The JSON Extract Component is a transformation component used to extract column data from JSON documents. Configure your outputs by importing an example JSON, or manually adding/removing nodes. From there just configure the columns for each output and the component is ready to extract data from JSON documents from the Input.
This page allows you to import an example JSON document to generate the expected hierarchy of incoming JSON documents. From there you can add and remove nodes manually to refine the structure.
Once you've added some nodes by either importing or manually adding, you may need to refine the structure by editing the node properties. The following properties will have an effect on the extract process:
- JSON Name - This is the name of the node as it is in the expected JSON. Notice when this property is changed the JPath and Data Name properties are automatically updated.
- Data Name - This is the name of the Output (green rows) or Column (yellow rows). Notice that some rows do not have a Data Name property. This is because these are nodes that define hierarchy and have no immediate value to extract. These nodes are important however because it affects the JPath of child nodes.
Type - There are 3 different JSON node types to choose from:
- Array - This node contains a list of nodes. Notice the JPath of the child elements will contain a '[n]' at the end. This means this node repeats.
- Object - This node often just defines hierarchy and is simply a node that contains nodes.
- Value - This is a basic node containing a value available for extraction.
- JPath - This property is not editable but instead generated based on the above properties.
Configure Input and Output settings.
Specifies the input column that contains the JSON to extract.
- Null Mode
Specifies what represents a NULL value in the JSON. There are 2 options:
- Null Value - If a node cannot be found or is null then the value is NULL.
- Empty String - If a node cannot be found or is empty then the value is NULL.
In the Outputs data grid, you can check and uncheck outputs to specify if you wish to have these outputs in your component. You can also configure the following properties:
- Output Name - The name of the output
- Key Field - This specifies the identifier column for this output. This is important for linking outputs with each other. By default, the Key Field is set to '_RowIndex' which is a special field that contains the current count of this output node. This is useful because many times a JSON object will have no key field because relationships are defined hierarchically. During runtime, the value of this field will go into the _ParentKeyField field of all of this output's children.

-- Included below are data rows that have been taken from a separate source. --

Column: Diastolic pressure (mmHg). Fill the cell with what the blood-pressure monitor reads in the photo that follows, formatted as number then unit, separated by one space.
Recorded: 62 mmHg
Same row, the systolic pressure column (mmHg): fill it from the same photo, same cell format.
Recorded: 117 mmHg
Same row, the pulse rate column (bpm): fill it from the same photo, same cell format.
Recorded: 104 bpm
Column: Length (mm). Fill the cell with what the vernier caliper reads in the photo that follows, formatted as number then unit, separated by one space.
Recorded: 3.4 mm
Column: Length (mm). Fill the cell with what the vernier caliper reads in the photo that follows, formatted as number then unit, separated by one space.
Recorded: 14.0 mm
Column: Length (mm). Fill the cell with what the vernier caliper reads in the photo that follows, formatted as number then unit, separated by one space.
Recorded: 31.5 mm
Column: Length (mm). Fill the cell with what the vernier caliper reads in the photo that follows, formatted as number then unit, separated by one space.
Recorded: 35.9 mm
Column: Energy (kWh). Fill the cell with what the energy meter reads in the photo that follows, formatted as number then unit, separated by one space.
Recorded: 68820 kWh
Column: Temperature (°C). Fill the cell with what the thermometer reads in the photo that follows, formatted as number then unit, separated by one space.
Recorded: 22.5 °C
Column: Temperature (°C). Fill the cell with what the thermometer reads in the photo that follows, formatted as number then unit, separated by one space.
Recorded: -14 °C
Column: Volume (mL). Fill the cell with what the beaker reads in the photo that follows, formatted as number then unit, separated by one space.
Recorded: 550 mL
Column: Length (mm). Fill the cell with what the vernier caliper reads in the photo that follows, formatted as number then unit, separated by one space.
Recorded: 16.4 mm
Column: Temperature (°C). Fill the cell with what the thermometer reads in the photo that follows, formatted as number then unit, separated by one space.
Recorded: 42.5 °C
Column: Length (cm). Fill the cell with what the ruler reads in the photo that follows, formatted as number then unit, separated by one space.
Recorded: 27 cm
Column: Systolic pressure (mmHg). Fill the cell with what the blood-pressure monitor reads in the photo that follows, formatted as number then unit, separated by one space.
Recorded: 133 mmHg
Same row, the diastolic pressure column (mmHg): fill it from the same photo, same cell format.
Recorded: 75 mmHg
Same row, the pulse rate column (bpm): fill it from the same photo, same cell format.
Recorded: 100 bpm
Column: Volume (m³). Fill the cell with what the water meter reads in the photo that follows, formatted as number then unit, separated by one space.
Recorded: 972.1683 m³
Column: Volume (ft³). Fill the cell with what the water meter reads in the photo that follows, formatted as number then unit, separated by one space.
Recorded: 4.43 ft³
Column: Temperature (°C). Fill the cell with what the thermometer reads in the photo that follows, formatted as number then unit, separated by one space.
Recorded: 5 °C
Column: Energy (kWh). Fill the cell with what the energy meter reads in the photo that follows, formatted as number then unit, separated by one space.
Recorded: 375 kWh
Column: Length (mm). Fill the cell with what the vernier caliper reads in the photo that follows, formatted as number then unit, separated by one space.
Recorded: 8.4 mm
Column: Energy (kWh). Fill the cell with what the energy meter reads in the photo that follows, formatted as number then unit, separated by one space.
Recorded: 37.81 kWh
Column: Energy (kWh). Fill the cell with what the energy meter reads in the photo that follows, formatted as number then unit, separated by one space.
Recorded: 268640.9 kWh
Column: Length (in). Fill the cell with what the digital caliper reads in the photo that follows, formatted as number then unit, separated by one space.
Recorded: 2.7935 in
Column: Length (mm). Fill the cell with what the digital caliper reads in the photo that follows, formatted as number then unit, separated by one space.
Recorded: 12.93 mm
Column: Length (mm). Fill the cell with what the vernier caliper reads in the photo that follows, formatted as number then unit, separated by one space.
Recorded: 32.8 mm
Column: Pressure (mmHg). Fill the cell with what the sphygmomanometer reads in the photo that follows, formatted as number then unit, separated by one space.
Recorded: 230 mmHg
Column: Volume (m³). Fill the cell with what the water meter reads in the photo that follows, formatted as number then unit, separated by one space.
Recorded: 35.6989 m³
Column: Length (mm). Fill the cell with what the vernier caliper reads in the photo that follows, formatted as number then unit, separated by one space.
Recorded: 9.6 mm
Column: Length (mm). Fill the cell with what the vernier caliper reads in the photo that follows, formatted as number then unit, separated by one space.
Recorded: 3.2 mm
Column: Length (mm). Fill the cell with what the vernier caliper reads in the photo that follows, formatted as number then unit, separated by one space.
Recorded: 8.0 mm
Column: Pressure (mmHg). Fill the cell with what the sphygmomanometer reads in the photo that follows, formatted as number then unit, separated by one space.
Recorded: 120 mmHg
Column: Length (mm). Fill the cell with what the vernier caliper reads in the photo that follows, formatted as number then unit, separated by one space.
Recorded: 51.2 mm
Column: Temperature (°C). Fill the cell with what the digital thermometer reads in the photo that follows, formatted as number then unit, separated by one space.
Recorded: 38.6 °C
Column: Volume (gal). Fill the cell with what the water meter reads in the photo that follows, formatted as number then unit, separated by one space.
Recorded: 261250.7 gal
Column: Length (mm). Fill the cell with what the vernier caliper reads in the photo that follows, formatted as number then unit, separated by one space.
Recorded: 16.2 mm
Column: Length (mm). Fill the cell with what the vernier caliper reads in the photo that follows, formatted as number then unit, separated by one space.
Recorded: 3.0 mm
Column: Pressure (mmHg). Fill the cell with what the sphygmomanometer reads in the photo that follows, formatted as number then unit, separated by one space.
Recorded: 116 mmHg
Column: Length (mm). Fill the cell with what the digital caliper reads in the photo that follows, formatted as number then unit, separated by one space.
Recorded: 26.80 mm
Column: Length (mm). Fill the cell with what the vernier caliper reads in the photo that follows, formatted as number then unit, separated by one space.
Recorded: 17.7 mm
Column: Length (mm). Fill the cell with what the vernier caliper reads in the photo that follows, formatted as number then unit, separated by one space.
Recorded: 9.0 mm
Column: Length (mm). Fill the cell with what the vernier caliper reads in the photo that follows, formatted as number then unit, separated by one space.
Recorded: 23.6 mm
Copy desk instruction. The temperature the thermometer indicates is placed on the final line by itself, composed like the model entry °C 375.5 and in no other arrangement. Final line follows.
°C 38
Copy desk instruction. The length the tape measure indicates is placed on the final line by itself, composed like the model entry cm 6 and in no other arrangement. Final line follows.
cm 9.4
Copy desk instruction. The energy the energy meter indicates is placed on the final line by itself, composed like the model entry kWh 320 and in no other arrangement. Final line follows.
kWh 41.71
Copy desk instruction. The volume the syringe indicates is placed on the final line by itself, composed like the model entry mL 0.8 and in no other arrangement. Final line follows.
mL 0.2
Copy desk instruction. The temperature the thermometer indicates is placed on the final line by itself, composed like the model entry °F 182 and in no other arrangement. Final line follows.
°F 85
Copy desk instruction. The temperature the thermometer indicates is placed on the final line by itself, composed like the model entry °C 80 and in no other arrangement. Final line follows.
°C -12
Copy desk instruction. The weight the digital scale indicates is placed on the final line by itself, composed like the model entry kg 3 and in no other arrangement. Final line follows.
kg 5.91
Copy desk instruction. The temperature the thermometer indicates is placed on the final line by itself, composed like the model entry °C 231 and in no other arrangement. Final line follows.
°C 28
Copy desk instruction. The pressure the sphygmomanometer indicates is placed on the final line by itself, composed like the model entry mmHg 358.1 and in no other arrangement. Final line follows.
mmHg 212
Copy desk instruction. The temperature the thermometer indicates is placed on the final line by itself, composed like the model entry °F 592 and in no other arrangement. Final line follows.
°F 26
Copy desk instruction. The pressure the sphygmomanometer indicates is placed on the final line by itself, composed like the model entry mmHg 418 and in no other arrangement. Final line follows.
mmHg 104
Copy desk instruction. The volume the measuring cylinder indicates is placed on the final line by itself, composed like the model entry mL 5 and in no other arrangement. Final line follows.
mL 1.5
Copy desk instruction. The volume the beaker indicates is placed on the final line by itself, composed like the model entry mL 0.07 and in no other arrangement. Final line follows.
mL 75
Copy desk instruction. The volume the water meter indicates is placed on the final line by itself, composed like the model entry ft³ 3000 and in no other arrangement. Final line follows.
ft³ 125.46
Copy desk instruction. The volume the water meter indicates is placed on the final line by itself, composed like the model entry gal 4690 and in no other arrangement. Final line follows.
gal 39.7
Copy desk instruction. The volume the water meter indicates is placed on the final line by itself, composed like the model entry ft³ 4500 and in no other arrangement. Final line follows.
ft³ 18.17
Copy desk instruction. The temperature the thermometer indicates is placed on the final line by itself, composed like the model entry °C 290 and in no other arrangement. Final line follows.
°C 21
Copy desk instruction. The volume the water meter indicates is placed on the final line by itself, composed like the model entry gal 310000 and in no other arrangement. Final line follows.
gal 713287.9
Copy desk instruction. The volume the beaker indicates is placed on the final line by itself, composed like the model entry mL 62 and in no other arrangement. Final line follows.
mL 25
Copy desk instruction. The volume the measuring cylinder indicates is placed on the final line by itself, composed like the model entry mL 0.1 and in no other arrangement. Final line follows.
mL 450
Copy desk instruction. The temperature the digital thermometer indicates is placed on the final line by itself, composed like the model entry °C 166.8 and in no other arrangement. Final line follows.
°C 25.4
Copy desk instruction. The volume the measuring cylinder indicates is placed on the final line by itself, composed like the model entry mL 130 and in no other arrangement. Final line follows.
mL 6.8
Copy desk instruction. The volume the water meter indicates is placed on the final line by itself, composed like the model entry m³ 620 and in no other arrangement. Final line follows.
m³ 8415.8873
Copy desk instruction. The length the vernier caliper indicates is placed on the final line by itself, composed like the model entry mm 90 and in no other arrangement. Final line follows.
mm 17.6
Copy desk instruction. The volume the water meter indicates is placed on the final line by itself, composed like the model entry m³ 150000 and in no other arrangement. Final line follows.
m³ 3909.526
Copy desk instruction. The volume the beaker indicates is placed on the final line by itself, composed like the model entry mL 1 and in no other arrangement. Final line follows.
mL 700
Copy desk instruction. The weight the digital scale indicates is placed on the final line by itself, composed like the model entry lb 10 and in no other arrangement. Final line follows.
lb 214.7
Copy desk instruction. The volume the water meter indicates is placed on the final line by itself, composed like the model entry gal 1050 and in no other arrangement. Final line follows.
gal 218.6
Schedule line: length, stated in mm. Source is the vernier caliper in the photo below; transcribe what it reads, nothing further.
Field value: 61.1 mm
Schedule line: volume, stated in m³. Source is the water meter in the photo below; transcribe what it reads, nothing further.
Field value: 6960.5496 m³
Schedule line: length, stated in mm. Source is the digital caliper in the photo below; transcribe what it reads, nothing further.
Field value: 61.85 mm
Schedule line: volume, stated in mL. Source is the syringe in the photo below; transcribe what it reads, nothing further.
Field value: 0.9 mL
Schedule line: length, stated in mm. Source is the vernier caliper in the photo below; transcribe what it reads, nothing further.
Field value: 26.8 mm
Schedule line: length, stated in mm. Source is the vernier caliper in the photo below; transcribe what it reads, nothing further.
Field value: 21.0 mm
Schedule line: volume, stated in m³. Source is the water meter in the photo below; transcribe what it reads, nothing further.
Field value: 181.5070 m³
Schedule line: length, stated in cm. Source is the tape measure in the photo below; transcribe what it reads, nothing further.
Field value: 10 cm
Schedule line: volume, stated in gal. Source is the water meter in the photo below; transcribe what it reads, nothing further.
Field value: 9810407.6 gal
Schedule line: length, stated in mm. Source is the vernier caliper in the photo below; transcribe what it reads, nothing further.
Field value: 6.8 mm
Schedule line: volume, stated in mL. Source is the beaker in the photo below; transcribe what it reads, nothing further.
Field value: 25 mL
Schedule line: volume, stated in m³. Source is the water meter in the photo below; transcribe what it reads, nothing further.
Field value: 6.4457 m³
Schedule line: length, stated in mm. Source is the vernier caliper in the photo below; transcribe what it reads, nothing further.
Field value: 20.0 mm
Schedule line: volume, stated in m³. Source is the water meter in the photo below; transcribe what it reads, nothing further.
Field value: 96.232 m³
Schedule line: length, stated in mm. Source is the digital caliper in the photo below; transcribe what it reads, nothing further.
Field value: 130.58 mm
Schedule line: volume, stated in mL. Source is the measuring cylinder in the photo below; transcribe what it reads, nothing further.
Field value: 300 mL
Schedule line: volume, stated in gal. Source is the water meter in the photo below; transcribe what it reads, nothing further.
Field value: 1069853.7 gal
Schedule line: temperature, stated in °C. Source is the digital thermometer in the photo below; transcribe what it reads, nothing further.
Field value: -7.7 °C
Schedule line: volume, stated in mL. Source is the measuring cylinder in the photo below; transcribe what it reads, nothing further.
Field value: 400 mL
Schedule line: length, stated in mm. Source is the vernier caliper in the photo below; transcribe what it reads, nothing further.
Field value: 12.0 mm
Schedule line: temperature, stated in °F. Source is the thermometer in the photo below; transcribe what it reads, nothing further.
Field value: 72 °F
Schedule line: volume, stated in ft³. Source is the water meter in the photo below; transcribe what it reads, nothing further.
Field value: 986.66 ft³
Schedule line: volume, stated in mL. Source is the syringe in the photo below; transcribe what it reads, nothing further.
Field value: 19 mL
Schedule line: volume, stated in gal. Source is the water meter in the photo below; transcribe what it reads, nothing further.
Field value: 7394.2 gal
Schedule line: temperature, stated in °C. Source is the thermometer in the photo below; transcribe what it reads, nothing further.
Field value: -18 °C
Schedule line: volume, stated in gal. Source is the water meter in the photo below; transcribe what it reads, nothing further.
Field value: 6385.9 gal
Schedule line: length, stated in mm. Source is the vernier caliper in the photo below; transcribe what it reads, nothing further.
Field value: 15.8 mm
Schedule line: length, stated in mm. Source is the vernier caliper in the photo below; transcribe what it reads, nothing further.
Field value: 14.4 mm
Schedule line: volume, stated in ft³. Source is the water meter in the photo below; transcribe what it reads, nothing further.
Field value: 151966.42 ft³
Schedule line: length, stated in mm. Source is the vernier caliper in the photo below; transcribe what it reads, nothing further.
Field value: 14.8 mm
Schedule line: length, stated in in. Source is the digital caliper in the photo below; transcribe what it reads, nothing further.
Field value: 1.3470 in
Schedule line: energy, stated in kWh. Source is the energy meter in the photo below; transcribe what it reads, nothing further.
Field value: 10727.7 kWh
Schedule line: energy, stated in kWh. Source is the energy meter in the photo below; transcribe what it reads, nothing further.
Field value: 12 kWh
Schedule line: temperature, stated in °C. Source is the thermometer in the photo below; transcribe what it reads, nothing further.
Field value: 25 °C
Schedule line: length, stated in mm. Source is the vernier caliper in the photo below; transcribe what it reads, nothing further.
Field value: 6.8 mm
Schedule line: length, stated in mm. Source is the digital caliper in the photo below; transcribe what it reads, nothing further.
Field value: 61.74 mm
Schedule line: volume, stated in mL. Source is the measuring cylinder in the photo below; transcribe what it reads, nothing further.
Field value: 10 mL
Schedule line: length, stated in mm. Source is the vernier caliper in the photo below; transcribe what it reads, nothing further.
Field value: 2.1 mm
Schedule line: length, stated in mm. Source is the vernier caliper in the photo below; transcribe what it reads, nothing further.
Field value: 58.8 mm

Configure column settings for each output.
Select the output whose columns you wish to configure in the top left combo box. Select a column in the data grid on the left to populate its properties in the property grid on the right. There are a couple of special columns to take note of:
- _RowIndex - This column contains the current count of this output node.
- _ParentKeyField - This column contains the value of this records parent key field.
This page allows you to specify how errors should be handled when they happen.
- There are three options available.
- Fail on error
- Redirect rows to error output
- Ignore error
When the Redirect rows to error output option is selected, rows that failed to be sent will be redirected to the 'Error Output' output of the Transformation Component. As indicated in the screenshot below, the blue output connection represents rows that were successfully sent, and the red 'Error Output' connection represents rows that were erroneous. The 'ErrorMessage' output column found in the 'Error Output' may contain the error message that was reported by the component.